RNA Sequencing and Differential Expression Analysis
The Qst-Fst test indicated that more floral characteristics showed local
adaptation than other plant characteristics; thus, a bud stage was
selected for
transcriptome
sequencing. Considering the abovementioned population genetic analysis
results and clustering results for floral characteristics, ten
populations were selected for transcriptome sequencing. Three samples
were collected from each population as biological replicates to ensure
the stability and reliability of the sequencing results (Table S1).
Total RNA was extracted from the samples using TRIzol (Invitrogen, USA)
according to the manufacturer’s protocol. A NanoDrop 2000
spectrophotometer (Thermo Scientific, USA) and gel electrophoresis were
used to estimate the RNA quality. An Illumina Hiseq system at Novogene
Technologies, Inc. (Beijing, China) was used for genomic library
generation and sequencing with 2 × 150 bp paired reads. Raw reads were
assessed using FastQC (Andrew, 2010) and filtered using Trimmomatic
v.0.39 (Bolger, Lohse, & Usadel, 2014). The trimmed reads of each
sample were mapped to the same reference genome employed above using
STAR
v.2.7.5c (Dobin et al., 2013), and the expression levels were estimated
using
RSEM
v.1.3.0 (B. Li & Dewey, 2011).

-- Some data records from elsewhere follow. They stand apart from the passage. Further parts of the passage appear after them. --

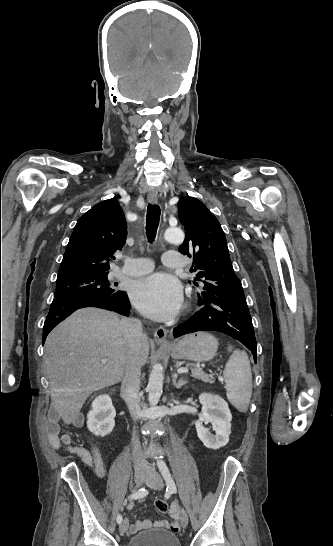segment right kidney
Returning a JSON list of instances; mask_svg holds the SVG:
<instances>
[{"label":"right kidney","instance_id":"1","mask_svg":"<svg viewBox=\"0 0 333 546\" xmlns=\"http://www.w3.org/2000/svg\"><path fill=\"white\" fill-rule=\"evenodd\" d=\"M116 411L109 395L103 394L92 402L87 414V427L96 436L108 435L115 426Z\"/></svg>","mask_w":333,"mask_h":546}]
</instances>
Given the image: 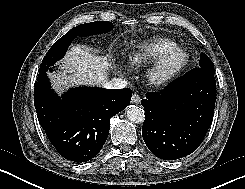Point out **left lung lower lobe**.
<instances>
[{"label":"left lung lower lobe","mask_w":245,"mask_h":189,"mask_svg":"<svg viewBox=\"0 0 245 189\" xmlns=\"http://www.w3.org/2000/svg\"><path fill=\"white\" fill-rule=\"evenodd\" d=\"M216 102L214 74L194 68L160 92L141 100L145 110L143 139L158 158L176 160L191 154L203 141Z\"/></svg>","instance_id":"0a47b994"}]
</instances>
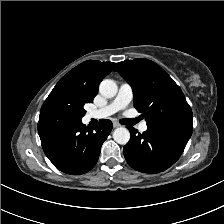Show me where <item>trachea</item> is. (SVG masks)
Returning a JSON list of instances; mask_svg holds the SVG:
<instances>
[{
    "mask_svg": "<svg viewBox=\"0 0 224 224\" xmlns=\"http://www.w3.org/2000/svg\"><path fill=\"white\" fill-rule=\"evenodd\" d=\"M134 121H131V120H127V119H123L121 120V123L122 124H129V123H133Z\"/></svg>",
    "mask_w": 224,
    "mask_h": 224,
    "instance_id": "obj_1",
    "label": "trachea"
}]
</instances>
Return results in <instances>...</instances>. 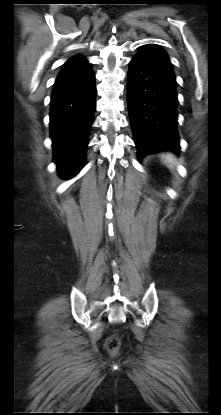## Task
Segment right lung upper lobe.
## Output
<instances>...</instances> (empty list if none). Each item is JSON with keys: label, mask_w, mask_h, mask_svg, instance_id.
I'll use <instances>...</instances> for the list:
<instances>
[{"label": "right lung upper lobe", "mask_w": 221, "mask_h": 415, "mask_svg": "<svg viewBox=\"0 0 221 415\" xmlns=\"http://www.w3.org/2000/svg\"><path fill=\"white\" fill-rule=\"evenodd\" d=\"M84 64H88L87 60L81 56H74L73 58L69 59L64 65L63 68L65 67H73V66H80V65H84Z\"/></svg>", "instance_id": "1"}]
</instances>
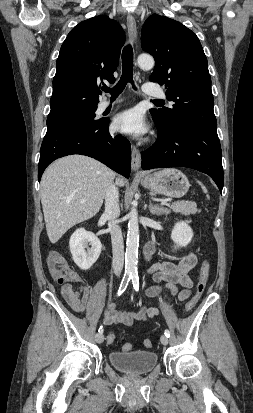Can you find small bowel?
Wrapping results in <instances>:
<instances>
[{
	"label": "small bowel",
	"instance_id": "obj_1",
	"mask_svg": "<svg viewBox=\"0 0 253 413\" xmlns=\"http://www.w3.org/2000/svg\"><path fill=\"white\" fill-rule=\"evenodd\" d=\"M153 252L154 247L148 245L145 249L146 258L150 259ZM196 264L197 256L192 251H189L177 263L164 261L151 264L148 272L152 275L156 284L147 289L146 295L154 298L163 289H167L173 296H177L180 301L188 299L193 285L189 272ZM179 287H182V289L180 290ZM60 290L62 296L74 311L82 313L86 310L92 296V290L88 285L80 284V278L77 274L70 283L62 284ZM157 314L158 309L153 306H144L137 312H127L117 310L113 304H108L104 312V323L106 325L122 324L129 326Z\"/></svg>",
	"mask_w": 253,
	"mask_h": 413
}]
</instances>
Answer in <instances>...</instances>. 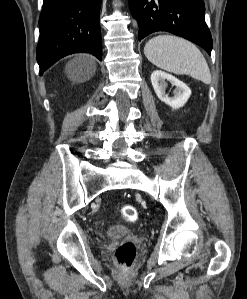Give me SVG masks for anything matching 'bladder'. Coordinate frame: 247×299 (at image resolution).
Wrapping results in <instances>:
<instances>
[{
  "instance_id": "31cf9c89",
  "label": "bladder",
  "mask_w": 247,
  "mask_h": 299,
  "mask_svg": "<svg viewBox=\"0 0 247 299\" xmlns=\"http://www.w3.org/2000/svg\"><path fill=\"white\" fill-rule=\"evenodd\" d=\"M130 230L124 226H112L107 231V236L110 238L119 237L129 233Z\"/></svg>"
}]
</instances>
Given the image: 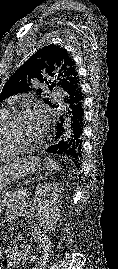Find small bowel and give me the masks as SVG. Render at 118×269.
<instances>
[{"label": "small bowel", "instance_id": "1", "mask_svg": "<svg viewBox=\"0 0 118 269\" xmlns=\"http://www.w3.org/2000/svg\"><path fill=\"white\" fill-rule=\"evenodd\" d=\"M22 200L16 197H12L9 200H5V218L7 221H12L19 211L21 210ZM31 239L41 246L45 247L48 243L47 235L40 229L35 228L29 234ZM30 255V247L27 244H22L17 248H6V246H0V256L3 257L4 268L13 267L22 261H27ZM1 268L0 269H4Z\"/></svg>", "mask_w": 118, "mask_h": 269}]
</instances>
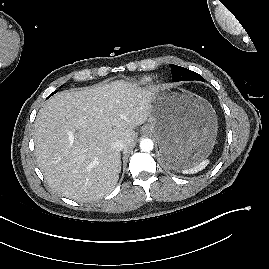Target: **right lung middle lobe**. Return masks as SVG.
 I'll return each mask as SVG.
<instances>
[{"mask_svg":"<svg viewBox=\"0 0 269 269\" xmlns=\"http://www.w3.org/2000/svg\"><path fill=\"white\" fill-rule=\"evenodd\" d=\"M56 92H57V90H56L55 92H53L51 95L55 94ZM51 95H50V96H51ZM50 96H49V97H50Z\"/></svg>","mask_w":269,"mask_h":269,"instance_id":"right-lung-middle-lobe-1","label":"right lung middle lobe"}]
</instances>
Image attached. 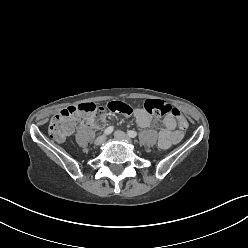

Based on the obtained read counts, the R
package DESeq2 was used to calculate differential gene expression via
pairwise comparisons (Love, Anders, & Huber, 2014). Transcripts with an
absolute log2FoldChange (LFC) value greater than 1 were considered
significant DEGs. All the DEGs were analyzed using the clusterProfiler
package in R for Kyoto Encyclopedia of Genes and Genomes (KEGG)
enrichment analysis (Yu, Wang, Han, & He, 2012).